As a leader of Lehi he approved the assassinations of Lord Moyne, Winston Churchill’s representative in Cairo, and Count Bernadotte, the Swedish UN Palestine mediator who during the war had saved many Jews from the Nazis. Years later Shamir reflected: “A man who goes forth to take the life of another, whom he does not know, must believe only one thing that by his act he will change the course of history."
Yes and the murder of Bernadotte changed the Partition line, divided Jerusalem as it had not been divided under the original UN Special Committee line of 1947. 
The New York Times has been more forthcoming about this in the past. Here is Clyde Haberman on Kati Marton's biography of Folke Bernadotte, in the Times, 1995:
[Shamir] she says, signed [Bernadotte's] death warrant. He was part of a troika that led Lehi after its guiding force, Avraham Stern, was killed by the British in 1942. His name was Yitzhak Yezernitsky, a short bulldog of an immigrant from the Russian-Polish border. Four decades later, he became Israel's Prime Minister under the name Yitzhak Shamir.
Ever suspicious and tight-lipped, Mr. Shamir, nearly 80, still speaks elliptically about the Bernadotte assassination. In a recently published memoir, "Summing Up," he acknowledges that Lehi wanted the mediator "removed from the arena." But the group "took no responsibility for the deed," he says. "The idea was conceived in Jerusalem by Lehi members operating there more or less independently."
Ms. Marton strips away this deliberate ambiguity. There is no doubt, she says, that Shamir and his co-leaders imposed a death sentence on Bernadotte and selected a four-man squad whose trigger man was one Yehoshua Cohen.
Yes and now the Times restores that ambiguity.

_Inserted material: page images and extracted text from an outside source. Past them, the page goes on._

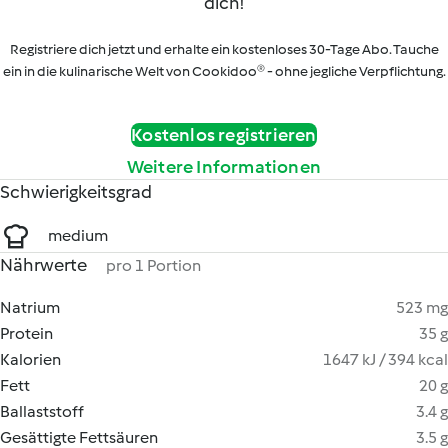
dich!
Registriere dich jetzt und erhalte ein kostenloses 30-Tage Abo. Tauche
ein in die kulinarische Welt von Cookidoo® - ohne jegliche Verpflichtung.
Kostenlos registrieren
Weitere Informationen
Schwierigkeitsgrad
medium
Nährwerte
pro 1 Portion
Natrium
523 mg
Protein
35 g
Kalorien
1647 kJ / 394 kcal
Fett
20 g
Ballaststoff
3.4 g
Gesättigte Fettsäuren
3.5 g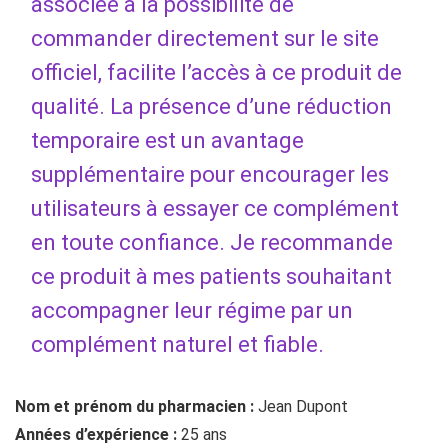
associée à la possibilité de
commander directement sur le site
officiel, facilite l’accès à ce produit de
qualité. La présence d’une réduction
temporaire est un avantage
supplémentaire pour encourager les
utilisateurs à essayer ce complément
en toute confiance. Je recommande
ce produit à mes patients souhaitant
accompagner leur régime par un
complément naturel et fiable.
Nom et prénom du pharmacien :
Jean Dupont
Années d’expérience :
25 ans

In her book, A Death in Jerusalem, Marton quotes a Haaretz report:
"the decision to assassinate Bernadotte... was taken at a meeting of the Lehi [Stern Gang] Central Committee in which Yitzhak Shamir, former Lehi commander, participated. Who pulled the trigger is less important, [Shamir] said in another place, what is important is that it was the Lehi Central Committee which decided on the assassination."
She goes on to say that Shamir was the one man with no "milk in his veins":
[T]hose Israelis who have studied both the case and the man in the context of their country's history insist Shamir was the key player. "It takes a strong man to give such an order," says Shabtai Teveth [Ben-Gurion biographer]. ... Shamir is such a man."
Not only has Yitzhak Shamir... never disavowed his role in the murder of the mediator; he has frequently stated that his time as Lehi commaner was the best time of his life.
The Stern Gang was afraid that Ben-Gurion would accede to the U.N. and Bernadotte to give up Jerusalem. Marton says Shamir's co-conspirator Israel Eldad "regards the murder of Bernadotte as one of Lehi's [Stern gang's] great achievements. In his view, it saved Jerusalem from the Arabs."From Marton's book, in the weeks before Bernadotte was killed:
In his new plan, Jerusalem would belong neither to Israel nor to the Arabs, but would be internationalized along the original UN proposal. All of the fertile Galilee would go to Israel, while Ben-Gurion's beloved Negev, would, in return, go to Transjordan.
Here is a related entry from the late NYT foreign affairs columnist C.L. Sulzberger's diary, A Long Row of Candles:
August 24, 1948
On July 22 Bernadotte told a few people confidentially in Rhodes that he foresaw the following ultimate solution for Palestine:
There will be a Jewish state, no matter what else happens. Its boundaries will have to be radically altered to proved a more compact and workable state. Its Arab neighbors must be given an ironclad UN guarantee against any move to expand.
Bernadotte was murdered a month later. So much for a compact state and limits on expansion. Israel got the Negev and much of Jerusalem.